I know this issue is closed, but I'm stil stuck. I'm also getting the IOError source code not available error on the line "view = ViewDefinition('index', 'entity_count_by_doc', entityCountMapper, reduce_fun=summingReducer, language='python')"

And I don't know how to solve it.

So inspect.file gives me

/Library/Frameworks/Python.framework/Versions/2.7/lib/python2.7/inspect.pyc

and

couchdb.file gives me

/Library/Python/2.7/site-packages/couchdb/init.pyc

Any chances that you could give me an additional hint? I tried googling for possible problems with the couchdb module and inspect, but to no avail...

ptwobrussell commented 12 years ago

Just to be clear, is your stack trace the exact same one? Paste it in just to be sure?

MvanErp commented 12 years ago

Wow! That's a quick response. Here's my trace:

view = ViewDefinition('index', 'entity_count_by_doc', entityCountMapper, reduce_fun=summingReducer, language='python') Traceback (most recent call last): File "", line 1, in File "/Library/Python/2.7/site-packages/couchdb/design.py", line 93, in init map_fun = _strip_decorators(getsource(map_fun).rstrip()) File "/Library/Frameworks/Python.framework/Versions/2.7/lib/python2.7/inspect.py", line 699, in getsource lines, lnum = getsourcelines(object) File "/Library/Frameworks/Python.framework/Versions/2.7/lib/python2.7/inspect.py", line 688, in getsourcelines lines, lnum = findsource(object) File "/Library/Frameworks/Python.framework/Versions/2.7/lib/python2.7/inspect.py", line 529, in findsource raise IOError('source code not available') IOError: source code not available

sdoud commented 12 years ago

I had the same problem. Here is the reason. The problem appeared when I was copying commands from the editor to the interpreter. When I run the whole script everything worked fine.

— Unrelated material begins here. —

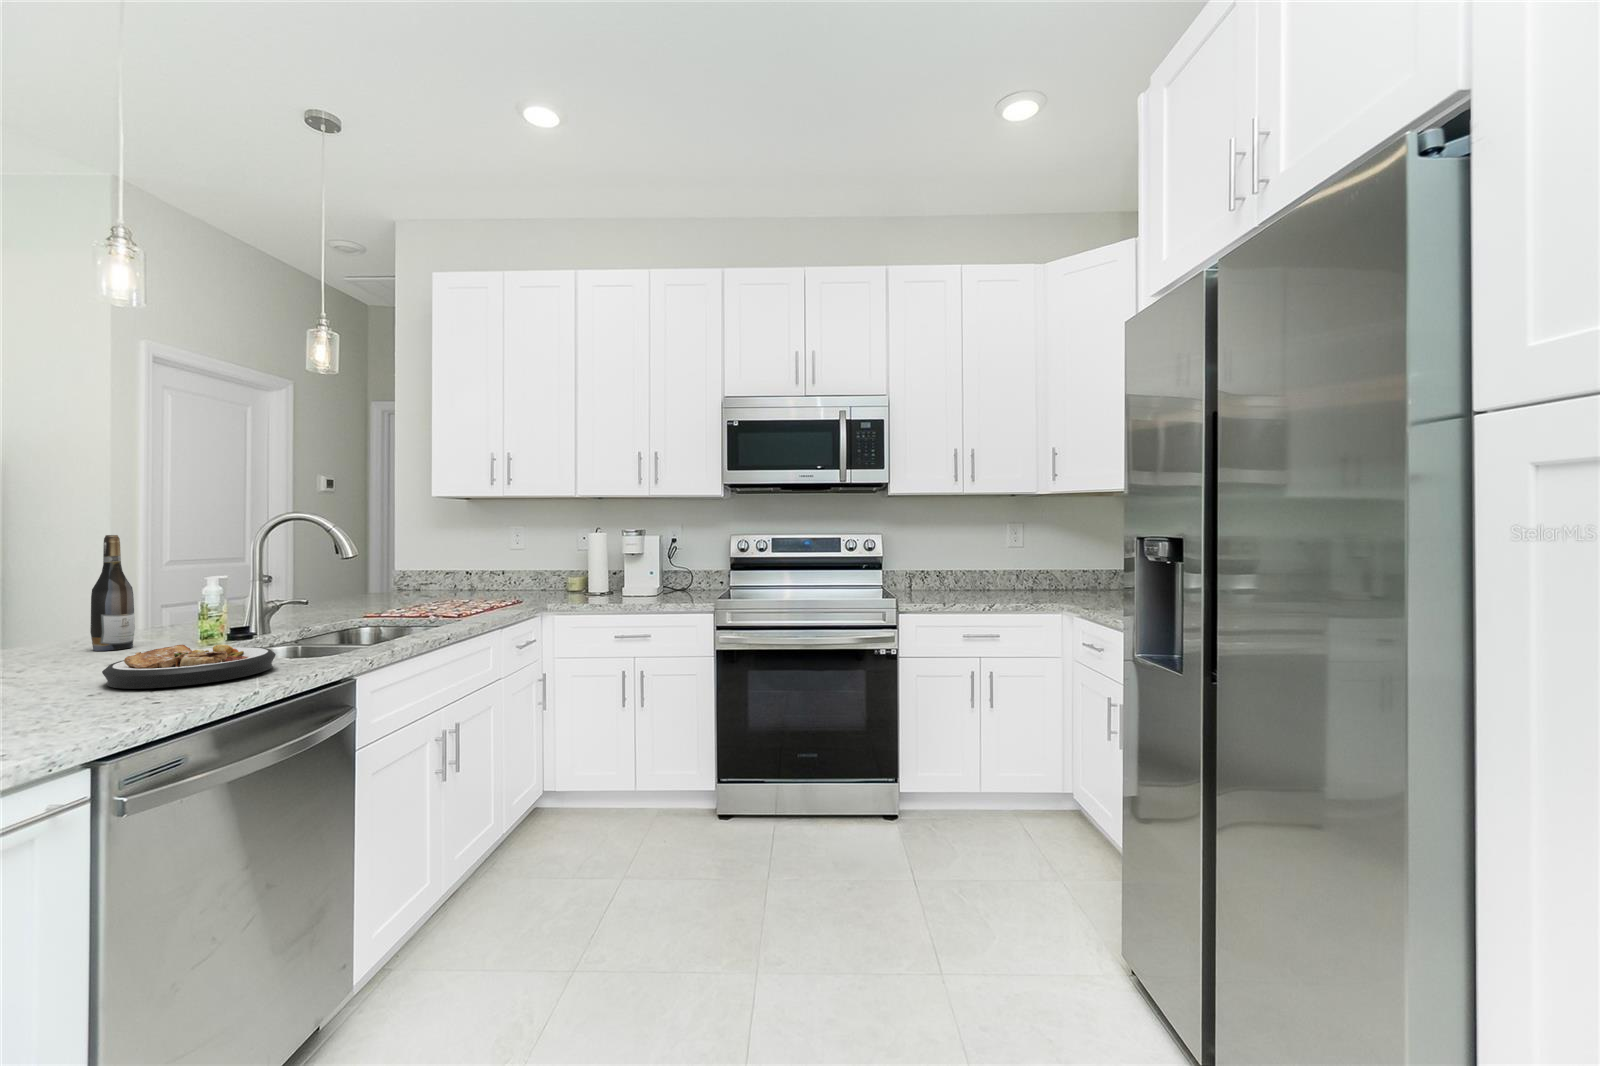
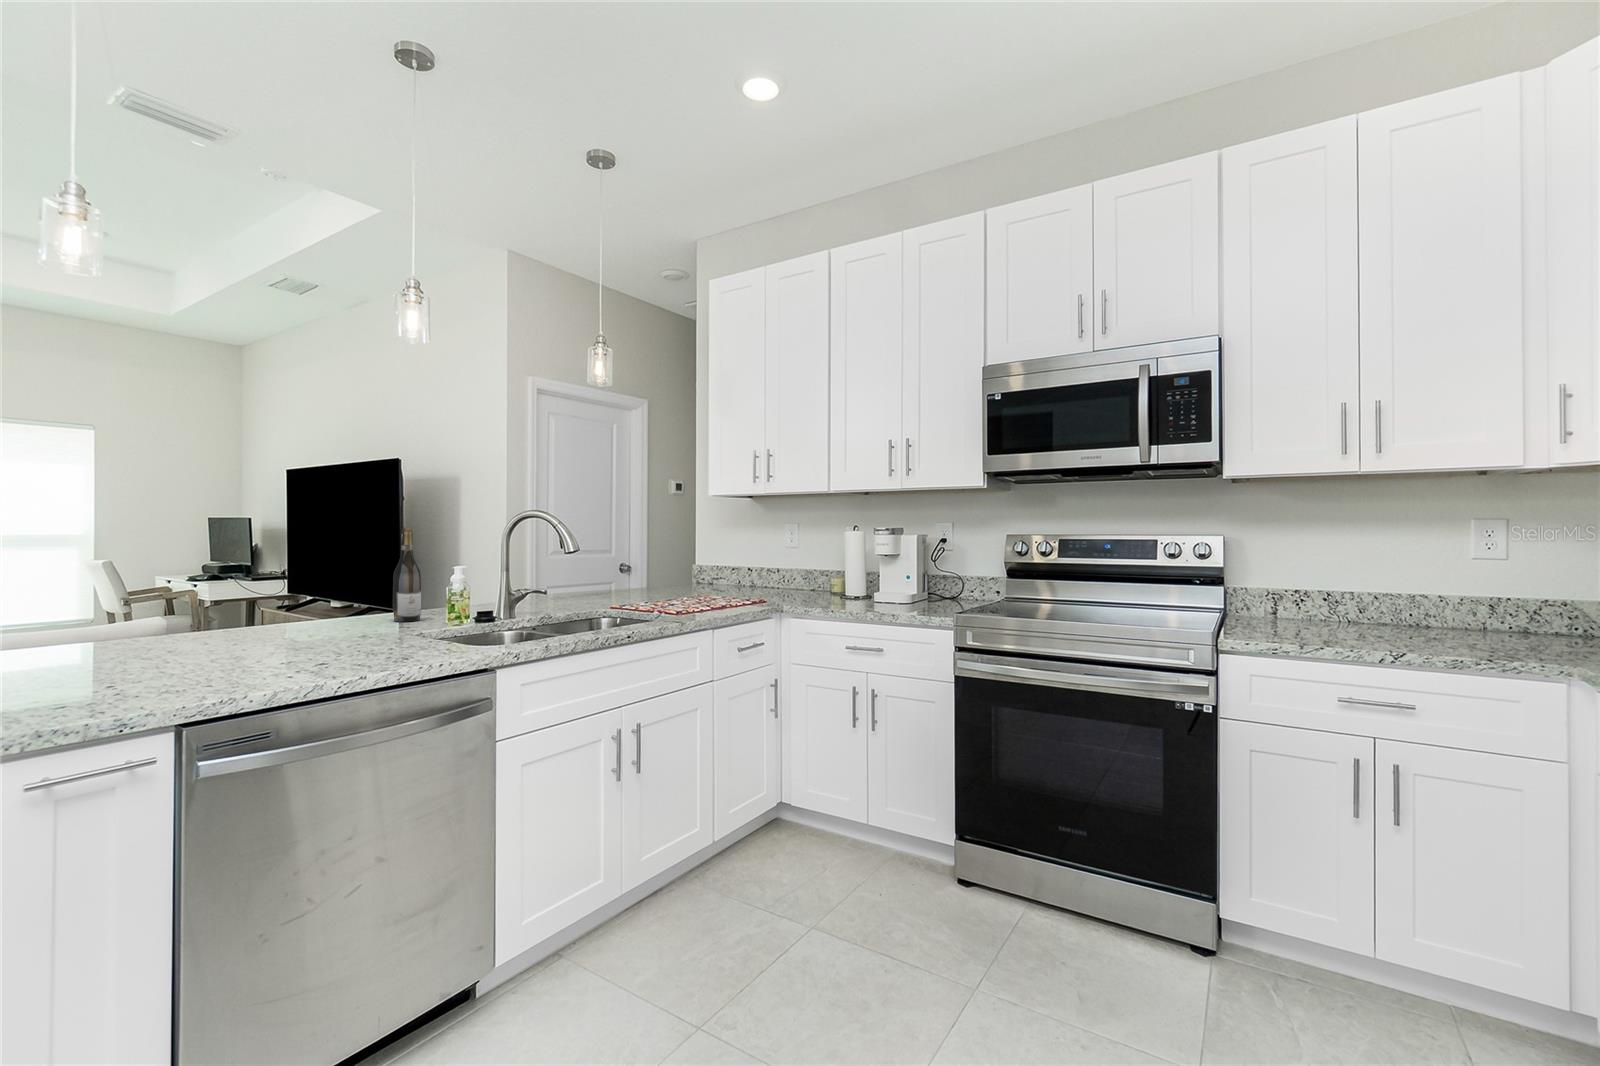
plate: present [102,645,276,689] -> none [322,622,451,658]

ptwobrussell commented 12 years ago

That's great news. Thanks for reporting. Not sure what is going on, but it's good to know what this is working.

uozias commented 11 years ago

I had the same problem because I didn't read chapter 3. After I added "[query_servers] python = path/to/couchpy" to local.ini in C:\Program Files (x86)\Apache Software Foundation\CouchDB\etc\couchdb, the script successfully worked.